Date | November 2014 | Marks available | 3 | Reference code | 14N.2.hl.TZ0.2 |
Level | HL only | Paper | 2 | Time zone | TZ0 |
Command term | Find | Question number | 2 | Adapted from | N/A |
Question
The wingspans of a certain species of bird can be modelled by a normal distribution with mean \(60.2\) cm and standard deviation \(2.4\) cm.
According to this model, \(99\% \) of wingspans are greater than \(x\) cm.
Find the value of \(x\).
In a field experiment, a research team studies a large sample of these birds. The wingspans of each bird are measured correct to the nearest \(0.1\) cm.

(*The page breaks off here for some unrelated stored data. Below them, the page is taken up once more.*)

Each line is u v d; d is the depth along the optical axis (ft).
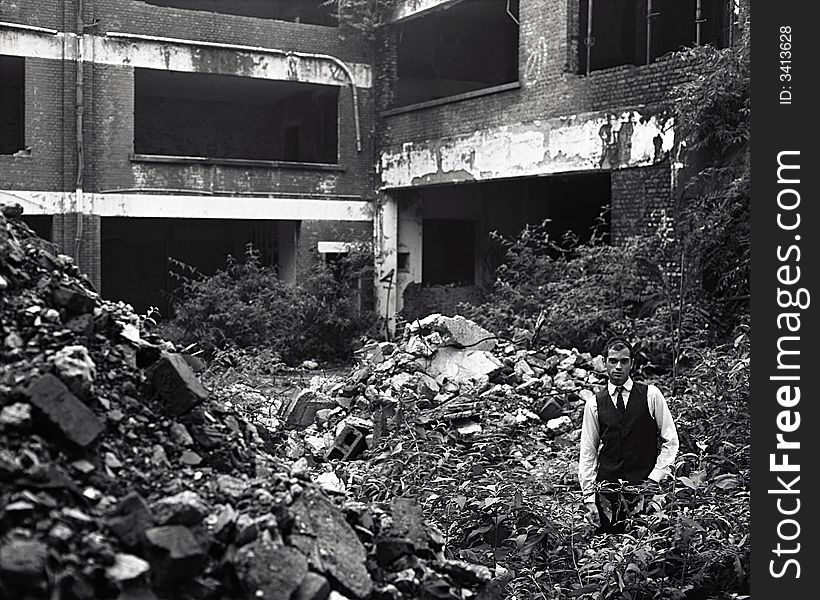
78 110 60.34
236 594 11.36
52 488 11.16
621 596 18.06
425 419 30.86
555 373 37.22
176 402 14.47
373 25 70.03
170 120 77.82
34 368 12.87
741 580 18.45
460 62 79.77
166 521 11.41
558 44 54.44
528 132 56.90
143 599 10.51
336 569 12.45
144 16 62.69
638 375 36.42
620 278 46.62
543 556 20.06
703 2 60.34
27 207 59.31
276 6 81.20
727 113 43.21
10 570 9.35
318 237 70.28
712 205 43.70
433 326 37.35
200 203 65.31
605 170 51.19
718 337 42.06
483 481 22.49
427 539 14.90
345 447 30.83
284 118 81.30
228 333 63.10
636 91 49.14
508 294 54.39
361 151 72.02
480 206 76.13
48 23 59.57
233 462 14.33
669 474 20.15
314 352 65.67
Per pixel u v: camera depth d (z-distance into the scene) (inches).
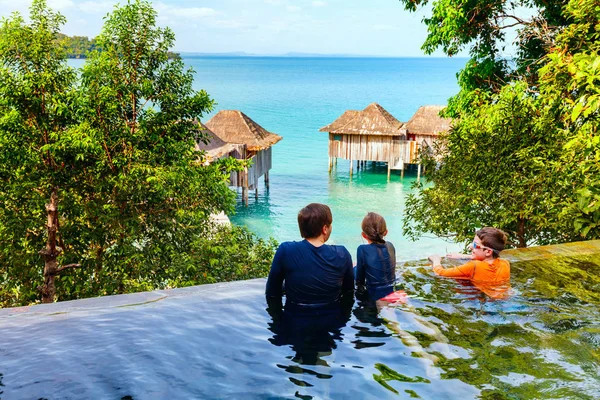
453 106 762.2
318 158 2021.4
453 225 430.9
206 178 491.5
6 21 407.5
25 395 94.7
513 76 722.8
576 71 279.4
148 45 483.5
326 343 125.6
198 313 140.5
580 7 421.1
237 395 99.5
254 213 1301.7
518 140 393.7
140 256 440.8
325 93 5007.4
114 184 444.5
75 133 396.8
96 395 96.0
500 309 149.2
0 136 393.7
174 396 97.7
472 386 105.7
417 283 171.0
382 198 1444.4
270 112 3383.4
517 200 374.3
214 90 5349.4
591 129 310.2
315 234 150.1
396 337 130.0
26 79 403.2
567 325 138.9
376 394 101.6
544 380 108.9
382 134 1647.4
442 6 692.1
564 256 200.5
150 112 462.6
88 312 139.2
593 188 274.2
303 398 99.5
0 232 415.2
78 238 454.9
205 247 452.1
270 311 145.3
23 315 136.1
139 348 116.6
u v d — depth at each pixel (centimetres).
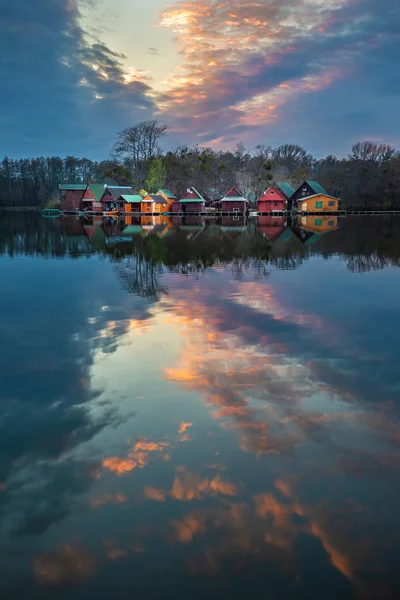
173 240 3000
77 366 654
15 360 684
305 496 353
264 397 533
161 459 407
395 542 307
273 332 813
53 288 1305
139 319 924
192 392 551
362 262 1838
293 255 2100
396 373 605
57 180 16862
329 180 9969
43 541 314
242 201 8531
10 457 417
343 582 277
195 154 10938
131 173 10912
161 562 294
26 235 3522
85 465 402
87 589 277
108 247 2562
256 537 312
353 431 451
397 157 8831
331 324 866
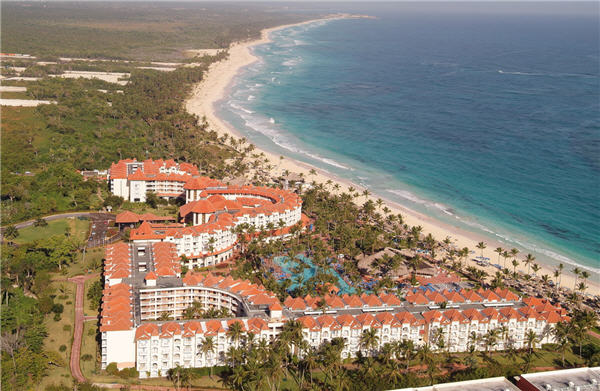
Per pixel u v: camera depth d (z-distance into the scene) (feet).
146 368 641.81
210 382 634.84
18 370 612.70
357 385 624.18
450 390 577.84
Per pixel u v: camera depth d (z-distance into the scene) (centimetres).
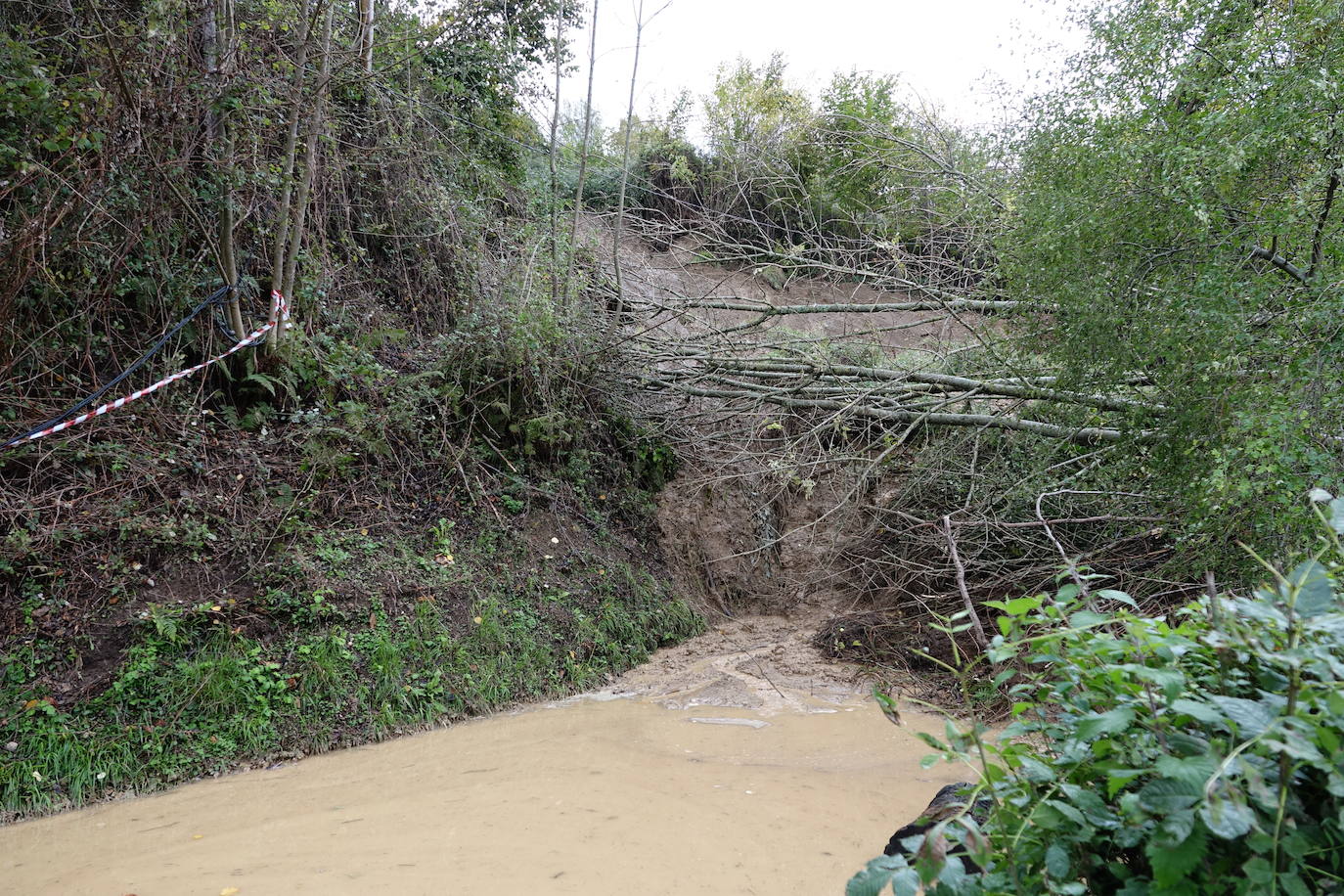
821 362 977
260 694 573
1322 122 480
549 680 725
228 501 654
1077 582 229
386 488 765
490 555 787
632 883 376
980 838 172
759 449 1076
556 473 915
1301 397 476
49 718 506
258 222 745
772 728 634
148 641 558
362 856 405
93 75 608
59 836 443
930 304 909
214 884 378
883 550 928
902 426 999
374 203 937
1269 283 518
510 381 884
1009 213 761
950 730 209
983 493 836
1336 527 189
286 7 753
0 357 603
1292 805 160
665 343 1037
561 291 978
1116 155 573
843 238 1059
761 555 1045
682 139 1292
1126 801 171
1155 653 193
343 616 641
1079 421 696
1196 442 553
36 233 583
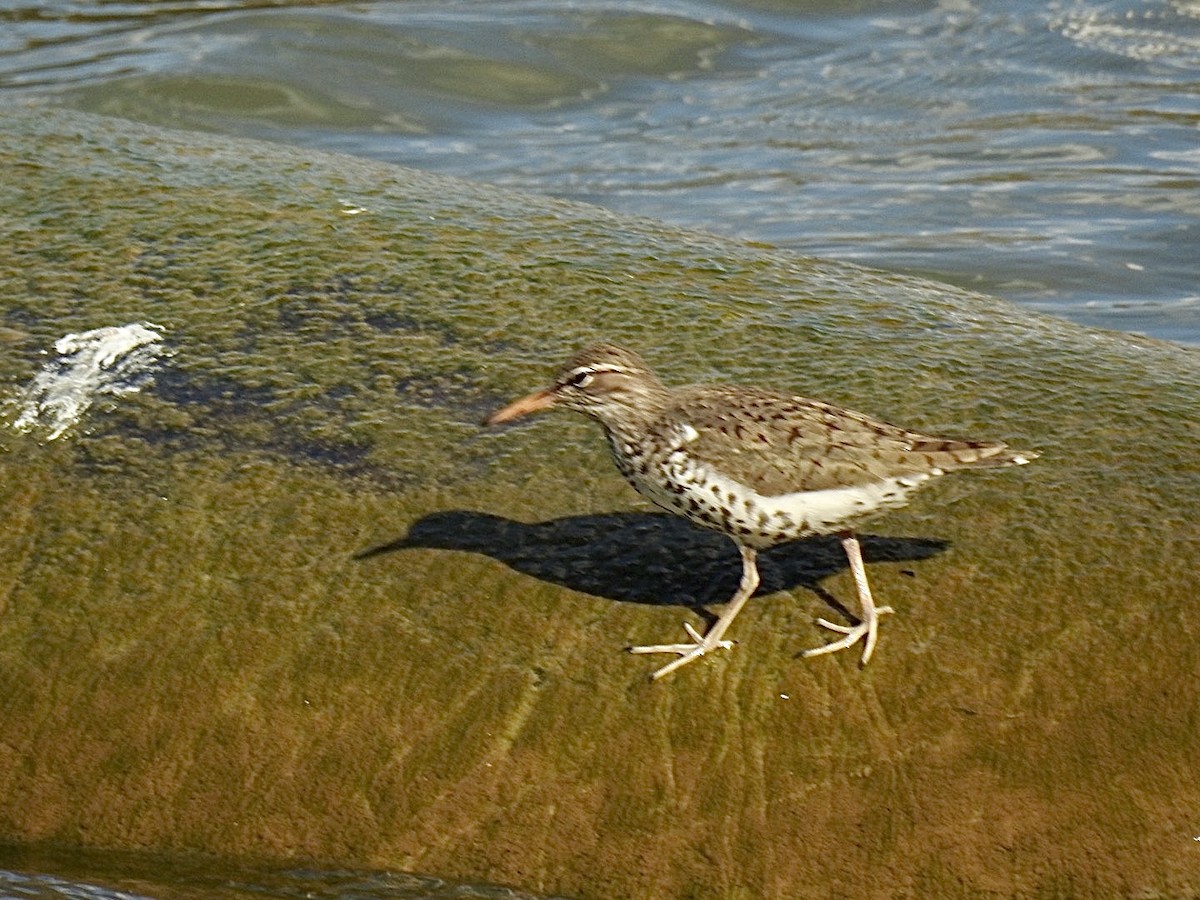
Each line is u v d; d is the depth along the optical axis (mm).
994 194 23281
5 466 12414
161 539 11766
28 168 16281
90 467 12344
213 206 15523
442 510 11758
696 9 30141
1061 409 12492
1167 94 26469
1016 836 9977
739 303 14188
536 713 10594
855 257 21250
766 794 10203
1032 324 14383
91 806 10797
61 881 10367
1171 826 9938
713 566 11289
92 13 29859
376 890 10219
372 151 25109
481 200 16312
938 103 26625
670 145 25344
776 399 10703
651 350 13383
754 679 10562
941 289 15320
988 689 10391
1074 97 26562
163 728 10914
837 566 11172
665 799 10266
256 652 11062
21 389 12969
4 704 11117
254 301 13922
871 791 10148
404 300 13961
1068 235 21969
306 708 10828
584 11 29938
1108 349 13727
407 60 27953
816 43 29078
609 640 10836
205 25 29000
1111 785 10047
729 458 10336
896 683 10469
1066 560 10961
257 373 13086
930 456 10359
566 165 24609
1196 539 11031
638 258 14953
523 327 13625
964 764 10164
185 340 13469
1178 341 18594
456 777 10492
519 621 11000
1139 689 10328
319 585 11344
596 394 10828
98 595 11516
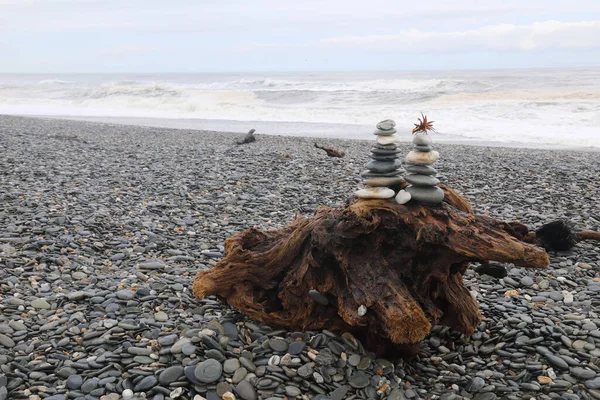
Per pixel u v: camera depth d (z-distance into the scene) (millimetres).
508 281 6273
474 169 13703
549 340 4676
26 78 159625
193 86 56906
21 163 13375
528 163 14562
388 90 41344
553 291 5969
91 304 5340
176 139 20141
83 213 8766
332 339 4402
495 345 4707
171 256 7055
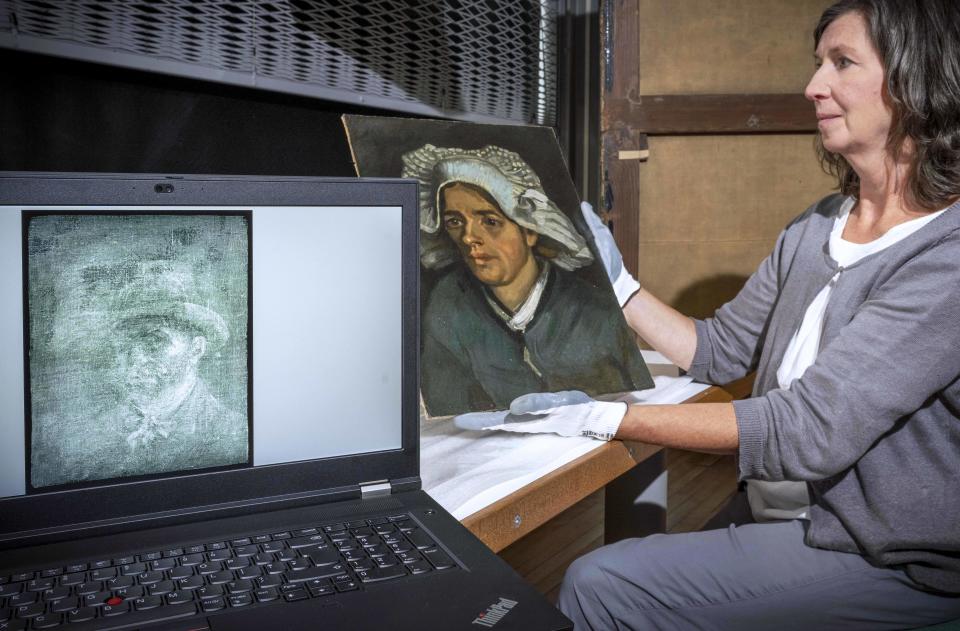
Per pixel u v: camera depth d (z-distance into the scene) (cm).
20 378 74
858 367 103
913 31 108
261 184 82
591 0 215
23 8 100
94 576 69
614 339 131
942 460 105
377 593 68
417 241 89
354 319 87
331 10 144
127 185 77
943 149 107
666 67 222
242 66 129
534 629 63
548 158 147
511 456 107
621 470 115
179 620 63
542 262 132
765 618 111
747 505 144
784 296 132
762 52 226
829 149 122
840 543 110
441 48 173
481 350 117
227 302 81
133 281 78
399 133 132
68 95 112
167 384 79
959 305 100
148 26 115
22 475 74
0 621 62
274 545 76
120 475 78
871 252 115
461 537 79
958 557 105
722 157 229
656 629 116
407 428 90
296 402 84
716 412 111
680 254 231
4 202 72
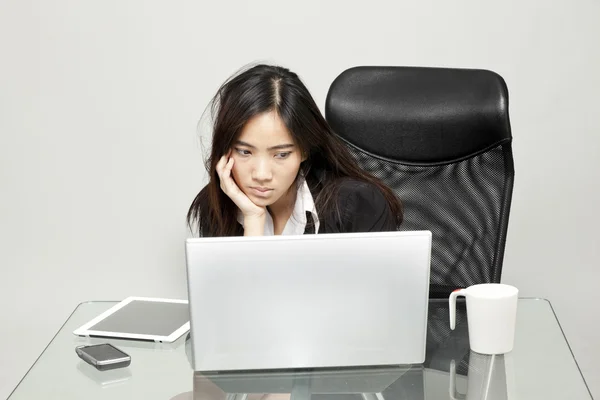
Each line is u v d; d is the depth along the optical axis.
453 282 2.08
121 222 3.09
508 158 2.09
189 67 2.97
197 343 1.44
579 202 2.96
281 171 1.73
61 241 3.11
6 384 2.86
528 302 1.78
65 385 1.41
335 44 2.93
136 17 2.94
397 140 2.13
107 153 3.04
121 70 2.98
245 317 1.42
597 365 2.92
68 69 2.99
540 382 1.39
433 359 1.50
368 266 1.41
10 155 3.06
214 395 1.36
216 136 1.75
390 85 2.15
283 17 2.92
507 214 2.06
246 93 1.69
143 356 1.53
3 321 3.09
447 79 2.13
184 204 3.05
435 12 2.88
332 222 1.90
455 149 2.11
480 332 1.50
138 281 3.12
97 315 1.74
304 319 1.43
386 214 1.92
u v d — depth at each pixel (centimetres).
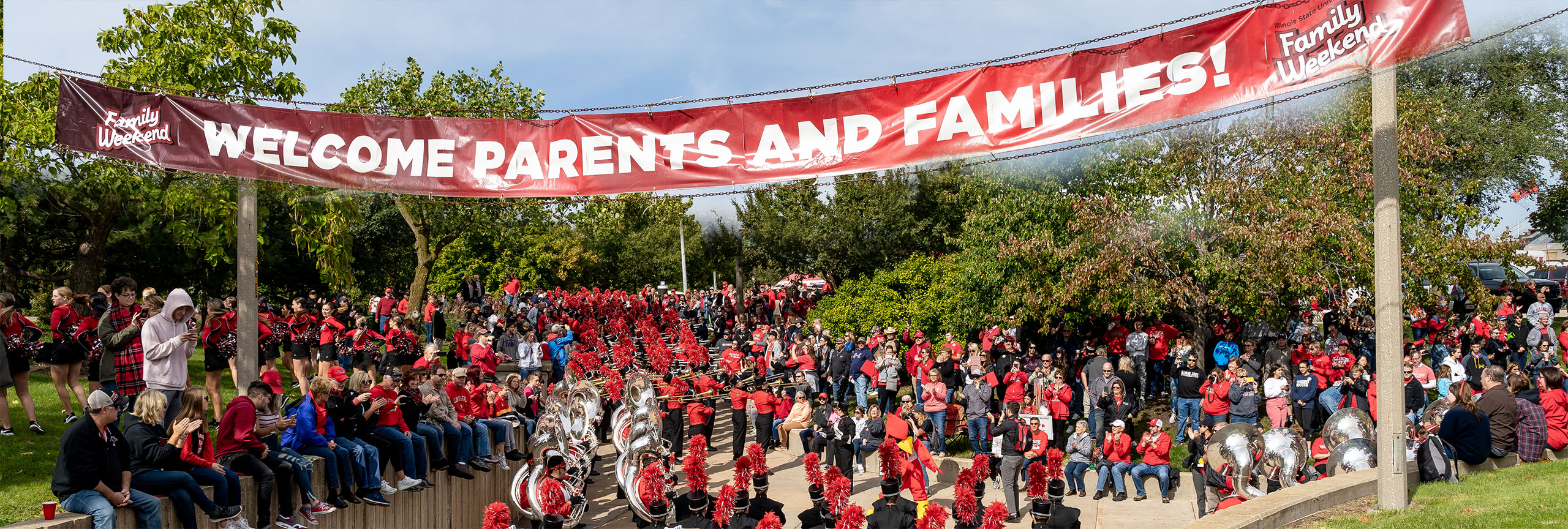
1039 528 1059
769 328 2567
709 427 1925
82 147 871
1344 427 1126
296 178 880
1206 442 1336
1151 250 1783
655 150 851
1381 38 687
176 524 756
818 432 1745
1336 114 1794
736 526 1011
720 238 5012
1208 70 735
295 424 945
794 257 4069
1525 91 3059
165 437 781
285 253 2881
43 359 1172
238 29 1478
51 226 2052
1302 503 898
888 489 968
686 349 2042
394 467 1065
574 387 1191
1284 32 718
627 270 5228
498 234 2964
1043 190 1952
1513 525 771
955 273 2297
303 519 897
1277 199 1720
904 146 802
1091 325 2180
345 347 1545
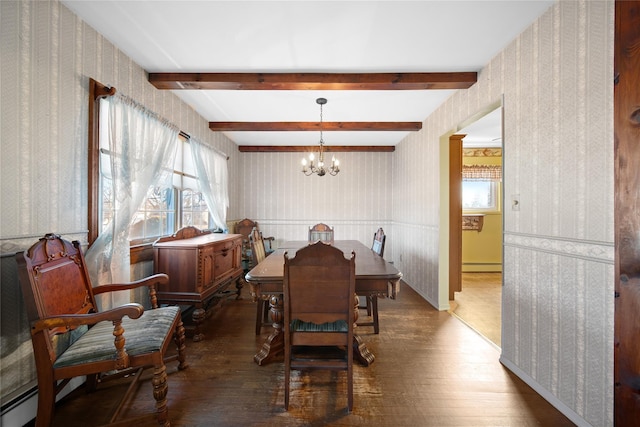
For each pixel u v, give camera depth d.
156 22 1.76
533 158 1.72
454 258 3.49
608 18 1.28
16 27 1.35
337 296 1.47
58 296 1.33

Find the probability that a randomly selected bird has a wingspan measured as \(60.2\) cm.
Markscheme
\({\text{P}}(X > x) = 0.99\;\;\;\left( { = {\text{P}}(X < x) = 0.01} \right)\) (M1)
\( \Rightarrow x = 54.6{\text{ (cm)}}\) A1
[2 marks]
\({\text{P}}(60.15 \le X \le 60.25)\) (M1)(A1)
\( = 0.0166\) A1
[3 marks]
Total [5 marks]
Examiners report
Many candidates did not use the symmetry of the normal curve correctly. Many, for example, calculated the value of \(x\) for which \({\text{P}}(X < x) = 0.99\) rather than \({\text{P}}(X < x) = 0.01\).
Most candidates did not recognize that the required probability interval was \({\text{P}}(60.15 \le X \le 60.25)\). A large number of candidates simply stated that \({\text{P}}(X = 60.2) = 0.166\). Some candidates used \({\text{P}}(60.1 \le X \le 60.3)\) while a number of candidates bizarrely used probability intervals not centred on \(60.2\), for example, \({\text{P}}(60.15 \le X \le 60.24)\).